モグロベホ村は幹線道路から細い坂道を少し上った場所にあった。 その村の背景には息を飲むほどに美しいピコス・デ・エウロペの山々が見えた。 雲一つない空からさんさんと照りつける太陽の下、車の騒音もまったく聞こえず鳥の鳴き声と虫の声以外の物音はない。 空気が澄んでいるので山がくっきりと見えて手を伸ばせば届きそうなのだ。
村の人たちはのんびりと日向ぼっこを楽しんでいる。 とても平和な気分になる。村のおばさん達に「この村に泊まるところはありますか」と聞くが、宿泊施設はないとの返事。 せっかくこの村を目指してきたのに残念。 今少しこの村で平和な気分を味わってから出発する。

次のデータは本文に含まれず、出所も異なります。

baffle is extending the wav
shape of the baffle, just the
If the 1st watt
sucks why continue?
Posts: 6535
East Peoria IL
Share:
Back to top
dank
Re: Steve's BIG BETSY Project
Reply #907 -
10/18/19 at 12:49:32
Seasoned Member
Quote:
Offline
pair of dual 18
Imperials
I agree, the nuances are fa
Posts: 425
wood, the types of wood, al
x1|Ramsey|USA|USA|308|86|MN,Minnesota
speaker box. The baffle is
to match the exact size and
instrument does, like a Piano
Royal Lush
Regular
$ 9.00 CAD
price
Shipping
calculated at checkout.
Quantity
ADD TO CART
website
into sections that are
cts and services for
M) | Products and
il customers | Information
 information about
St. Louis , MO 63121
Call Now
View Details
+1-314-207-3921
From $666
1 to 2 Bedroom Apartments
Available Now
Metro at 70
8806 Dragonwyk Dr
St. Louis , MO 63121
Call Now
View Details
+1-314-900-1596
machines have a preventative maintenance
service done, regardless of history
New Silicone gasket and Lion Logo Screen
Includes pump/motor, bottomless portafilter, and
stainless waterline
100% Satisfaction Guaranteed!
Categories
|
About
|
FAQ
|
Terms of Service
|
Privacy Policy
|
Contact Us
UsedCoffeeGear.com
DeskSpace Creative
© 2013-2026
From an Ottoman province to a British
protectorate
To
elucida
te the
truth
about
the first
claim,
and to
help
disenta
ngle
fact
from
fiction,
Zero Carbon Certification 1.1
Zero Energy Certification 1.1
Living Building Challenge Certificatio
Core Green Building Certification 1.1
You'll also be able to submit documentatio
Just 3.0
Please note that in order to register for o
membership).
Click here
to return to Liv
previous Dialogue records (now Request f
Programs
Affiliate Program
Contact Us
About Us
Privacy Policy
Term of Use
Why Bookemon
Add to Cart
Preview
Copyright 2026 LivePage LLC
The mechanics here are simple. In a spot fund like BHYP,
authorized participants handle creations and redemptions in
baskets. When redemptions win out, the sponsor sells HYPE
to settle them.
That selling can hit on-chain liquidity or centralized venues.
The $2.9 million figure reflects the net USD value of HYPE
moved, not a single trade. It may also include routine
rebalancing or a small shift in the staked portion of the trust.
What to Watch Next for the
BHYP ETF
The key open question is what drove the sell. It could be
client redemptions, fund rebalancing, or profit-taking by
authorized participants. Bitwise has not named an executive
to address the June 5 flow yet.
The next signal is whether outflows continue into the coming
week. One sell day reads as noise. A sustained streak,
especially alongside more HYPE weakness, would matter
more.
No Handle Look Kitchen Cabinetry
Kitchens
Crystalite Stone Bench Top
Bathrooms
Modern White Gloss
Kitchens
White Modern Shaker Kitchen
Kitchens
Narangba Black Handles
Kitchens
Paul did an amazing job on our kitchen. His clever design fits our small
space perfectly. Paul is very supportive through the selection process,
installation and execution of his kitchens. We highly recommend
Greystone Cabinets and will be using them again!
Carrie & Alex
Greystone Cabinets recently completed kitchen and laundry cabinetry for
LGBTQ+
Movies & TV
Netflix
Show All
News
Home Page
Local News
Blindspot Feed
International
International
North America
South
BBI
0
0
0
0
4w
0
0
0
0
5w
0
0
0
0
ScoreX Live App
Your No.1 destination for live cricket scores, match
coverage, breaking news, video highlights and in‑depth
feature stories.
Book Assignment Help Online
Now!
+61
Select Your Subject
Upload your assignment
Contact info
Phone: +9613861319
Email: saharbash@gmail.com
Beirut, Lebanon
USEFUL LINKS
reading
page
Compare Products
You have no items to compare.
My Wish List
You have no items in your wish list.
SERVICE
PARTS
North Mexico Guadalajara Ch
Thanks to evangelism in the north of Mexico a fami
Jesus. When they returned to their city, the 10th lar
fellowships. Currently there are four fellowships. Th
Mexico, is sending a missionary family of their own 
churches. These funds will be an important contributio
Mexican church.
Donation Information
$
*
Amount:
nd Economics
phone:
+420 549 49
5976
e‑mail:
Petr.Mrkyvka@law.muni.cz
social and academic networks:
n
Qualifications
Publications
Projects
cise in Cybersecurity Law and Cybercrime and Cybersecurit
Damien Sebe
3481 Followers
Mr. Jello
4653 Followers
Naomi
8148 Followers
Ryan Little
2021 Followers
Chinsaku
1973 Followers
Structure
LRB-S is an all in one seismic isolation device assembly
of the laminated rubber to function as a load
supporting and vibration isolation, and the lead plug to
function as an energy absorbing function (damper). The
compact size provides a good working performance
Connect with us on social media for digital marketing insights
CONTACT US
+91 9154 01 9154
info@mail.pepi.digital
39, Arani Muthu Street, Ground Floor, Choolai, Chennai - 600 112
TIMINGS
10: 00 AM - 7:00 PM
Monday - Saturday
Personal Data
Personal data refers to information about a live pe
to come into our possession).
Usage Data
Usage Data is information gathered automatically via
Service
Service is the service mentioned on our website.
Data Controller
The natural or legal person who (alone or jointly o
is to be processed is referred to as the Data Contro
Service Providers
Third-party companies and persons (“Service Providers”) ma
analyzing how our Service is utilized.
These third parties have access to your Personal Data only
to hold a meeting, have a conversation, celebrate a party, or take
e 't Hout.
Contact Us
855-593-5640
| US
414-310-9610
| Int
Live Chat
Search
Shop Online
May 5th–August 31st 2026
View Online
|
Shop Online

この道路の終点がフェンテ・デ(Fuente De)だった。 目の前には先ほどモグロベホ村から見た山がそそり立っている。 道路はここで終わっており行き止まりは駐車場になっているが満車状態である。 ふと見上げるとロープウェイが目前の山の頂上に向かって登ってゆくではないか。 そうか、ここからあのロープウェイで山へ登るのかと理解する。
ロープーウェイの切符売り場へ行くと、2時間以上待ちとのこと。 更に山から降りるのにも1時間以上待つらしい。 まだまだ明るいが時刻は夜の7時30分であり、明日の天気が心配であったがこのロープウェイは諦めて翌日に出直すことにした。 しばらくこの雄大な風景を眺めてから元来た道を戻る。
モグロベホ村に近い道路沿いにペンションを見つけてチェックインした。 小さな安いペンションだったが、レストランはそれなりの料理を出す。 こんな山の中でもきちんとした料理を出すスペインの食文化は奥が深いと思った。
翌日が晴れることを祈りながら早めに寝た。